TRAVAIL DEMANDÉ
- 1) Transcrivez tout le passage de l'extrait sur Mihail Sebastian, depuis « (26 mars 1941) » jusqu'à « triste mais fier. ».
- 2) D'après l'extrait sur Mihail Sebastian, dans quelle ville Iosif Hechter est-il né ?

EXTRAIT DU DOCUMENT
▬▬▬▬▬▬
Quelques repères biographiques. Iosif Hechter naît en 1907, dans une famille juive de la moyenne bourgeoisie, à Braila, un port cosmopolite de l’Europe danubienne. Son éducation religieuse est des plus sommaires. Il ne parle ni le yiddish ni l’hébreu mais se souvient avec tendresse des fêtes juives sans se préoccuper de leur sens profond. Il quitte sa ville natale pour Bucarest afin d’y entreprendre des études de droit : mais la littérature l’occupe plus que tout. Il se sent pleinement roumain car il est né dans une partie déjà roumaine avant ces agrandissements qui donneront la Grande Roumanie. Il choisit sans tarder de s’appeler Mihail Sebastian. A vingt-six ans, il écrit ses premiers livres : « Fragments d’un cahier trouvé », « Femmes » puis « La ville aux acacias » par lequel il s’impose. Homme d’une vaste culture européenne, il est passionné de musique classique. Il écrit des chroniques pour le périodique de langue française de Bucarest ainsi que pour le journal dirigé par son professeur de philosophie Nae Ionescu, un personnage qui va bientôt naviguer avec d’autres intellectuels roumains de premier plan dans des eaux particulièrement troubles.  Le 29 mai 1945, alors qu’il a été nommé maître de conférences à l’université ouvrière libre de Bucarest et qu’il s’y rend pour y donner son premier cours de littérature universelle, il est renversé par un camion.

(26 mars 1941) Plus émouvant encore, Eugène Ionesco qui est venu me voir hier matin. Désespéré, suffoqué, obsédé, il ne supporte pas l’éventualité d’être chassé de l’enseignement. Apprenant tout à coup qu’il a la lèpre, un homme en bonne santé peut devenir fou. Eugène Ionesco apprend que ni son nom, ni son père de souche incontestablement roumaine, ni son baptême chrétien à la naissance, que rien, rien ne peut occulter la malédiction d’avoir du sang juif dans les veines. Nous autres, il y a longtemps que nous nous y sommes habitués, à notre chère lèpre. Jusqu’à la résignation, jusqu’à je ne sais quel découragement, triste mais fier.
▬▬▬▬▬▬
JEU DE DONNÉES
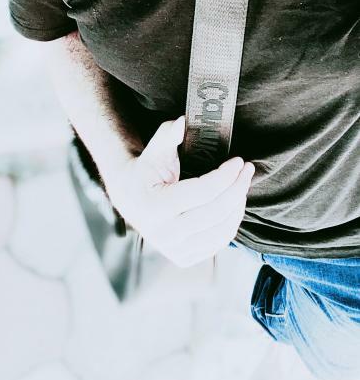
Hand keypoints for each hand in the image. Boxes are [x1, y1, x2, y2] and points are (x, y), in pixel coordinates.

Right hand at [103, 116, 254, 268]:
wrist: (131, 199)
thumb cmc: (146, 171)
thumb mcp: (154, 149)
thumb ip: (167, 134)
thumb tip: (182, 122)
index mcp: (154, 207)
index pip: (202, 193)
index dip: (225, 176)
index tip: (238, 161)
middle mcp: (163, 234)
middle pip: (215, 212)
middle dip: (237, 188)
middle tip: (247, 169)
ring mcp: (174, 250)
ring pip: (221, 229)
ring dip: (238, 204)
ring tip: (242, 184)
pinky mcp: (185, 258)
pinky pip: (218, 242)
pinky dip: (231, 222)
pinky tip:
▬▬▬▬▬▬
RÉPONSES PAR TÂCHE
- 1)
(26 mars 1941) Plus émouvant encore, Eugène Ionesco qui est venu me voir hier matin. Désespéré, suffoqué, obsédé, il ne supporte pas l’éventualité d’être chassé de l’enseignement. Apprenant tout à coup qu’il a la lèpre, un homme en bonne santé peut devenir fou. Eugène Ionesco apprend que ni son nom, ni son père de souche incontestablement roumaine, ni son baptême chrétien à la naissance, que rien, rien ne peut occulter la malédiction d’avoir du sang juif dans les veines. Nous autres, il y a longtemps que nous nous y sommes habitués, à notre chère lèpre. Jusqu’à la résignation, jusqu’à je ne sais quel découragement, triste mais fier.

- 2) À Braila, un port cosmopolite de l'Europe danubienne.